* Página
# # # # # # #

Ya estaba yo en el escenario del excelente teatro, cuando se presentaron niños (¿o eran todas niñas?) con un uniforme distinto, del segundo colegio que debía participar en el encuentro, el Cumbres. La fervorosa maestra que acompañaba el grupo me hizo muchos regalos; algunos eran sorprendentes, como barritas de chocolate y una botella de plástico como para llevar el refresco de la merienda, pero otros los que he incorporado a mi archivo. Por ejemplo, unos magníficos marcadores a base de dibujos hechos por los niños tras leer algunos de mis textos.

He aquí algunos de los dibujos. El resto y los textos los he publicado en mi otro sitio: http://cuentosdelmagodelcuento.blogspot.fr/2013/10/cuentos-del-mago-y-el-mago-del-cuento.html

Las preguntas que me fueron formuladas durante el encuentro, en nada diferían de las que me han hecho en otros países (cualquier escritor diría lo mismo). Sea en Cuba, España, Argentina, Brasil, Francia, Alemania o Grecia, lo único que cambia realmente es el estilo: los niños latinoamericanos son más espontáneos que los europeos, salvo en el caso de los cubanos, que dejan asomar el carácter vertical de su sistema educacional.

# # # # # # #

* Tarea a realizar
Prolonga el relato del encuentro con los colegios a partir de su última frase. El material procede de una fuente distinta.

# # # # # # #

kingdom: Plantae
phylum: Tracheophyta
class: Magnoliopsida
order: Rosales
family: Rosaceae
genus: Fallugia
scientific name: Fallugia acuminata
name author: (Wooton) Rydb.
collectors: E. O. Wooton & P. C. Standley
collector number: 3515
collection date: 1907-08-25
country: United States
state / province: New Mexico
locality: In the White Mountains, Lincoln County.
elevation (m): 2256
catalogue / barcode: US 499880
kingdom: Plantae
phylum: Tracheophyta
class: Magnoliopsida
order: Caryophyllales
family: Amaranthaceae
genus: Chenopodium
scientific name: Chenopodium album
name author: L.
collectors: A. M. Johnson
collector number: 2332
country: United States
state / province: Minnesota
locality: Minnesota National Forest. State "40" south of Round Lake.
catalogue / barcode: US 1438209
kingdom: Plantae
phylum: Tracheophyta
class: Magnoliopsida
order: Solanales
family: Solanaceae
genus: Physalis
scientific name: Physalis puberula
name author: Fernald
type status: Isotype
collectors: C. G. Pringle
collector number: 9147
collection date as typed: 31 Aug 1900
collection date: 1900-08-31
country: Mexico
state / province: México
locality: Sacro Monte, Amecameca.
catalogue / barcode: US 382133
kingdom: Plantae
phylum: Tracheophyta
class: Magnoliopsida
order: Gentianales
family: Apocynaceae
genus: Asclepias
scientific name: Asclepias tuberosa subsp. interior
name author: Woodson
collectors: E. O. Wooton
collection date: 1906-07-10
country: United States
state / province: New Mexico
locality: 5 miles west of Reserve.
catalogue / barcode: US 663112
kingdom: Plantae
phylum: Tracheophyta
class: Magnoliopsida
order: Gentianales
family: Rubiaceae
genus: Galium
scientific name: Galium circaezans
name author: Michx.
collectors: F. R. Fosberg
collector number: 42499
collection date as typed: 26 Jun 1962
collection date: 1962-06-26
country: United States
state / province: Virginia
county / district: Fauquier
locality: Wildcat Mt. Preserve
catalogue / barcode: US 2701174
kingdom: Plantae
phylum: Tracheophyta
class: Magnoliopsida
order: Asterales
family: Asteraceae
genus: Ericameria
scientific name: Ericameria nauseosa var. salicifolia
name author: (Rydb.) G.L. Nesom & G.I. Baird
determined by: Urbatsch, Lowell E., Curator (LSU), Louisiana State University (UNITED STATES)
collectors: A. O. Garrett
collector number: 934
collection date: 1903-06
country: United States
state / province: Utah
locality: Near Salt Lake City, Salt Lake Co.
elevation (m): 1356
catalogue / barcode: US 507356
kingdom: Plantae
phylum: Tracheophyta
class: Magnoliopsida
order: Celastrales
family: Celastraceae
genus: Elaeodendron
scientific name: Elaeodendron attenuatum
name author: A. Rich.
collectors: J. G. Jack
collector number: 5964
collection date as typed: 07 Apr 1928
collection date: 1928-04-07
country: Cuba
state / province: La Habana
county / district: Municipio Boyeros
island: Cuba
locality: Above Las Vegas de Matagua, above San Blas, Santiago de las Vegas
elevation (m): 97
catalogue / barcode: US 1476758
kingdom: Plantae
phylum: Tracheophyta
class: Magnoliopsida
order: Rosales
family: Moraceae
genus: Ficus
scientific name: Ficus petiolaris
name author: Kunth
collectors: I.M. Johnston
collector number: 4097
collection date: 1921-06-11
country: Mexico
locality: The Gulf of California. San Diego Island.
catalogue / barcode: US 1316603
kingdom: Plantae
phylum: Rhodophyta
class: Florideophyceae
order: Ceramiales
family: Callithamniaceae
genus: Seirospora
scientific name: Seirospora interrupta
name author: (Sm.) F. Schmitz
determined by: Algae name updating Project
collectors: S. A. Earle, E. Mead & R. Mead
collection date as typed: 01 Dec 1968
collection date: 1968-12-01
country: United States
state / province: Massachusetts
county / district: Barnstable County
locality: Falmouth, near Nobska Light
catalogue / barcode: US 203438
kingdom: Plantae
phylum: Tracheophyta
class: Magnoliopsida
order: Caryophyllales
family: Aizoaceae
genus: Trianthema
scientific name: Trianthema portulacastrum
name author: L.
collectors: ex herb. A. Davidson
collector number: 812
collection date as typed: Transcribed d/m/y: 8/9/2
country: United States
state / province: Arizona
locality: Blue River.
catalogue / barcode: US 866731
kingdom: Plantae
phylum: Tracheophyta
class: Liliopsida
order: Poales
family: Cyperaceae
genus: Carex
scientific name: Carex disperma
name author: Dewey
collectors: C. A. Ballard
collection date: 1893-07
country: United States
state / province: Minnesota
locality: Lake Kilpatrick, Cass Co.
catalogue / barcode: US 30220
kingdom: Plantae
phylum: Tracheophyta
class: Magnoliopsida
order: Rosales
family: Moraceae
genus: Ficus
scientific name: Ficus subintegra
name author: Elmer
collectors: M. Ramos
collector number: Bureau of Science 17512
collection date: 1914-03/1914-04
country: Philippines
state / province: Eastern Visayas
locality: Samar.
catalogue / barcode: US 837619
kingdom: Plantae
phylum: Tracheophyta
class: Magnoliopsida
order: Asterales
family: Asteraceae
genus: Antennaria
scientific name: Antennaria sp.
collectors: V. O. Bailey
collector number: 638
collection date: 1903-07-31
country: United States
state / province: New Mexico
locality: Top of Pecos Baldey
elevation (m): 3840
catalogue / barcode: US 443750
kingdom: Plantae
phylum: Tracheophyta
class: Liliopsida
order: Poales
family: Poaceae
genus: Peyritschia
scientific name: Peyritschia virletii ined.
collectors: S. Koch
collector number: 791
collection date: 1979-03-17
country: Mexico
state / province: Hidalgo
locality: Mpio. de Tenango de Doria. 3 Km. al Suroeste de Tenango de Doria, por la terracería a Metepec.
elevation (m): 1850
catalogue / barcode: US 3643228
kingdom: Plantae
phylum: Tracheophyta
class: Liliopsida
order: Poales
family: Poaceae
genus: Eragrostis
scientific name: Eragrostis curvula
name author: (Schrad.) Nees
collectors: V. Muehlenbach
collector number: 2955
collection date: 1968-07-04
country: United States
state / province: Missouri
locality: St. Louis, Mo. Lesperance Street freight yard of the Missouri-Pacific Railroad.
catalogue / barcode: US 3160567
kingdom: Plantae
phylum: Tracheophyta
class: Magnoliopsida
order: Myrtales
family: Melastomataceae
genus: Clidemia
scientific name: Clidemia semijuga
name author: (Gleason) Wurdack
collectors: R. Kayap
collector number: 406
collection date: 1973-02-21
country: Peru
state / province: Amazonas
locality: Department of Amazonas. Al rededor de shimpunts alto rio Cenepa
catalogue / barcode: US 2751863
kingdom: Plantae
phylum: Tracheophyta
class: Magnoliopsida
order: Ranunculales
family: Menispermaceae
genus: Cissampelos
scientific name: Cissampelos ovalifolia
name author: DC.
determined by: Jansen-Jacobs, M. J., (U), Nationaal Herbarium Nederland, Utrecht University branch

# # # # # # #

* Resultado
En el Bibliocirco la cosa fue diferente: en un ambiente diseñado como un auténtico circo y decorado en alusión a Julio Verne (con quien ya “coincidí” el año anterior en la Feria del Libro de Panamá). El entrevistador era un auténtico profesional, dotado de una excelente memoria y con el don de utilizar perfectamente los datos obtenidos en una documentación que no incluía sin duda la lectura de mis libros. Hasta yo mismo hubiera creído que me conocía al dedillo y que llevaba años leyéndome. Al principio no había mucha gente, pues era la hora de la comida, pero al final, la carpa estaba casi llena.
Una de las muchachas de la Fundación me condujo por el laberinto de senderos del Jardín Botánico (repleto pese a ser más de las ocho de la noche) hasta el taxi que nos condujo al aeropuerto, y allí cogí un aparato del “puente aéreo” que une las dos ciudades más importantes de Colombia.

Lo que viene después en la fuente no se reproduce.